So here we are again, the business end of the season, where an entire year (or lifetime) of work and effort is culminating. So we arrive in Brazil with a similar scene as we had last year Hamilton is ahead of a Ferrari by seven points.
There are also some significant differences to last year, namely the Ferrari that is chasing is being driven by another man who names Ayrton Senna as his idol, Massa. Another difference that not many commentators have mentioned yet, this year we have a simple two-way scrap for the title, 2007 was a three-way dogfight. In 2007, we arrived in Sao Paulo with a bitter inter-team rivalry at McLaren and only four points separating Hamilton and Alonso, with Räikkönen on a late season surge that saw him just another three points behind Alonso.
Now this makes Hamilton's objective much simpler than last year. "Finish fifth or better" computes much easier than "Finish on Alonso's gearbox, as long as you're not too far behind Räikkönen".
Hamilton not only has the support of McLarren but Kovalainen has also shown he is willing to provide the best result for the 'team' (see: Germany). McLaren have also continued development deep into the season and will have a new rear wing and other upgrades unveiled at Brazil all designed to give Hamilton the edge and bring him home the WDC.
Massa's objective is as simple as Hamilton's - "Win", second can't even be an option in Massa's mind at the moment as he has to rely on others even if he wins, finishing second leaves him open to even further outside influence. Just as Kovalainen is Hamilton's wing-man, Massa has Räikkönen playing on his side (see: China), and in previous years Massa has produced strong drives in his home event.
It is hard to see Hamilton besting Massa this weekend as past form has show the Intergalos circuit to suit Ferrari more than McLaren, it may very well be a battle well lost to win the war in Hamilton's opinion, the title is well within his grasp, and it is currently more his to lose than Massa's to win. It may just depend on the Lewis Hamilton that turns up on Sunday afternoon—the eight year old karting kid that wants to win the race at any cost, or the mature level-headed 23-year old that understands that today even fifth is good enough.
Both McLaren and Ferrari are also aiming to take home the Contractor's Championship this weekend, but it seems that Ferrari have already got one hand on the trophy. With an 11-point lead McLaren must surely hope for a double Ferrari retirement in order to win the WCC. Kovalainen's results this year have been disappointing (he's not only behind his team mate and the Ferrari's but both BMW's and Alonso!) and as such it is difficult to see McLaren taking 12 points home.

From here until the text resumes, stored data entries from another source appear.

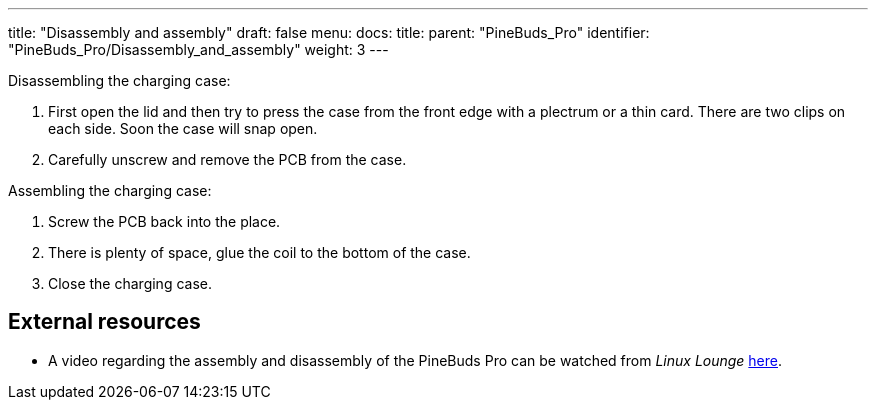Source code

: ---
title: "Disassembly and assembly"
draft: false
menu:
  docs:
    title:
    parent: "PineBuds_Pro"
    identifier: "PineBuds_Pro/Disassembly_and_assembly"
    weight: 3
---

Disassembling the charging case:

. First open the lid and then try to press the case from the front edge with a plectrum or a thin card. There are two clips on each side. Soon the case will snap open.
. Carefully unscrew and remove the PCB from the case.

Assembling the charging case:

. Screw the PCB back into the place.
. There is plenty of space, glue the coil to the bottom of the case.
. Close the charging case.

== External resources

* A video regarding the assembly and disassembly of the PineBuds Pro can be watched from _Linux Lounge_ https://www.youtube.com/watch?v=xXxRGXWvdVw[here].
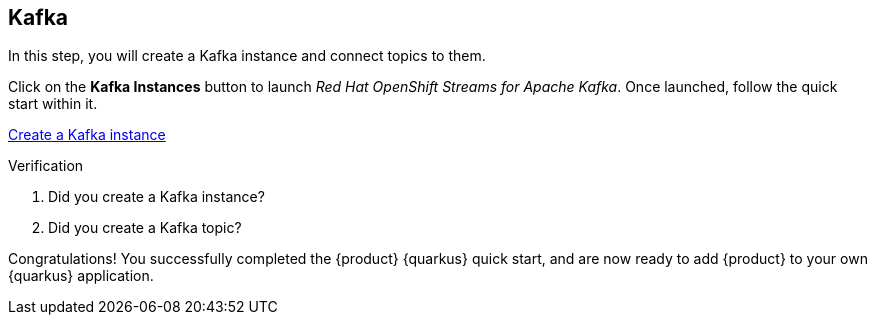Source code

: [#task-1]
== Kafka

In this step, you will create a Kafka instance and connect topics to them.

Click on the *Kafka Instances* button to launch _Red Hat OpenShift Streams for Apache Kafka_. Once launched, follow the quick start within it.

https://cloud.redhat.com/beta/application-services/streams/kafkas?quickstart=getting-started[Create a Kafka instance^,role="tutorial-external"]

.Verification
. Did you create a Kafka instance?
. Did you create a Kafka topic?

[#conclusion]
Congratulations! You successfully completed the {product} {quarkus} quick start, and are now ready to add {product} to your own {quarkus} application.
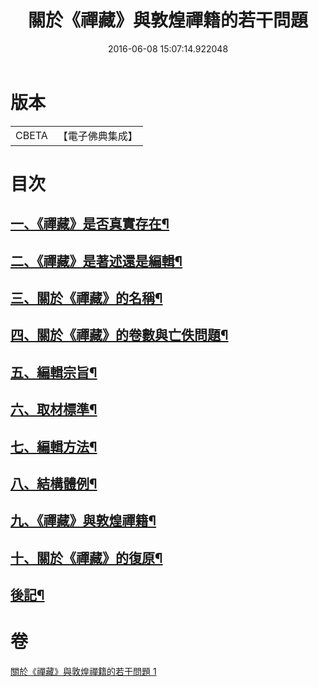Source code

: #+TITLE: 關於《禪藏》與敦煌禪籍的若干問題 
#+DATE: 2016-06-08 15:07:14.922048

* 版本
 |     CBETA|【電子佛典集成】|

* 目次
** [[file:KR6v0022_001.txt::001-0394a5][一、《禪藏》是否真實存在¶]]
** [[file:KR6v0022_001.txt::001-0396a16][二、《禪藏》是著述還是編輯¶]]
** [[file:KR6v0022_001.txt::001-0398a13][三、關於《禪藏》的名稱¶]]
** [[file:KR6v0022_001.txt::001-0401a18][四、關於《禪藏》的卷數與亡佚問題¶]]
** [[file:KR6v0022_001.txt::001-0412a17][五、編輯宗旨¶]]
** [[file:KR6v0022_001.txt::001-0413a17][六、取材標準¶]]
** [[file:KR6v0022_001.txt::001-0414a10][七、編輯方法¶]]
** [[file:KR6v0022_001.txt::001-0415a6][八、結構體例¶]]
** [[file:KR6v0022_001.txt::001-0418a25][九、《禪藏》與敦煌禪籍¶]]
** [[file:KR6v0022_001.txt::001-0423a23][十、關於《禪藏》的復原¶]]
** [[file:KR6v0022_001.txt::001-0424a21][後記¶]]

* 卷
[[file:KR6v0022_001.txt][關於《禪藏》與敦煌禪籍的若干問題 1]]

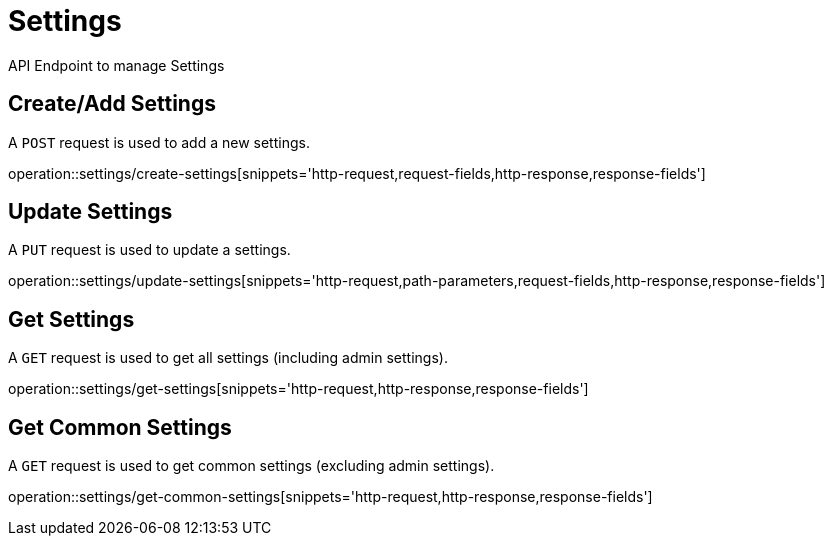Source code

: = Settings
API Endpoint to manage Settings


== Create/Add Settings
A `POST` request is used to add a new settings.

operation::settings/create-settings[snippets='http-request,request-fields,http-response,response-fields']


== Update Settings
A `PUT` request is used to update a settings.

operation::settings/update-settings[snippets='http-request,path-parameters,request-fields,http-response,response-fields']


== Get Settings
A `GET` request is used to get all settings (including admin settings).

operation::settings/get-settings[snippets='http-request,http-response,response-fields']


== Get Common Settings
A `GET` request is used to get common settings (excluding admin settings).

operation::settings/get-common-settings[snippets='http-request,http-response,response-fields']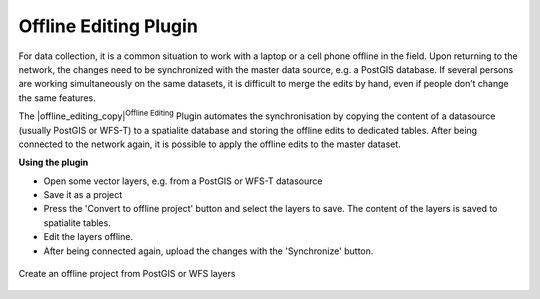 .. %  !TeX  root  =  user_guide.tex


.. _`offlinedit`:

Offline Editing Plugin
======================


.. when the revision of a section has been finalized, 
.. comment out the following line:
.. \updatedisclaimer

For data collection, it is a common situation to work with a laptop or a cell 
phone offline in the field. Upon returning to the network, the changes need to 
be synchronized with the master data source, e.g. a PostGIS database. If several 
persons are working simultaneously on the same datasets, it is difficult to 
merge the edits by hand, even if people don’t change the same features.

The |offline_editing_copy|:sup:`Offline Editing` Plugin automates the synchronisation by copying the content of a datasource (usually PostGIS or WFS-T) to a spatialite database and storing the offline edits to dedicated tables. After being connected to the network again, it is possible to apply the offline edits to the master dataset.

**Using the plugin**

*  Open some vector layers, e.g. from a PostGIS or WFS-T datasource
*  Save it as a project
*  Press the 'Convert to offline project' button and select the layers to 
   save. The content of the layers is saved to spatialite tables.
*  Edit the layers offline.
*  After being connected again, upload the changes with the 'Synchronize' button.

.. _`plugins/plugins_offline_editing/offlineproject`:

.. figure:: img/en/plugins_offline_editing/create_offline_project.png
   :align: center
   :width: 30em

   Create an offline project from PostGIS or WFS layers 

.. \FloatBarrier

A quick look further down the grid also shows some interesting battles down the pack. Kubica, in a stunning show of consistency, is still holding Räikkönen at bay for third in the WDC. A six-point buffer means he might just have enough to get a thoroughly deserved result.
As was mentioned earlier Alonso is in sixth place just three points ahead of Kovalainen. A steady points finish will probably allow Alonso to hold onto another great result after a steady points gain since mid-season (he has finished fourth or better in his last six finishes).
Trulli and Vettel are tied on 30 points and with the late season form of Toro Rosso, it's hard to see the Italian holding the young German off. The battle for the final championship points will be interesting with Glock a solitary point in front of Webber, with Red Bull's poor run since Silverstone, it's likely the Toyota will be able to hold on to 10th in the WDC.
The top five in the WCC seems settled, but amongst the mid-field some changes are possible. Only five points behind their little brother, Red Bull have the opportunity, however unlikely, to save some face and finish in front of Toro Rosso. They should probably look over their shoulder first as Williams is only three points behind them.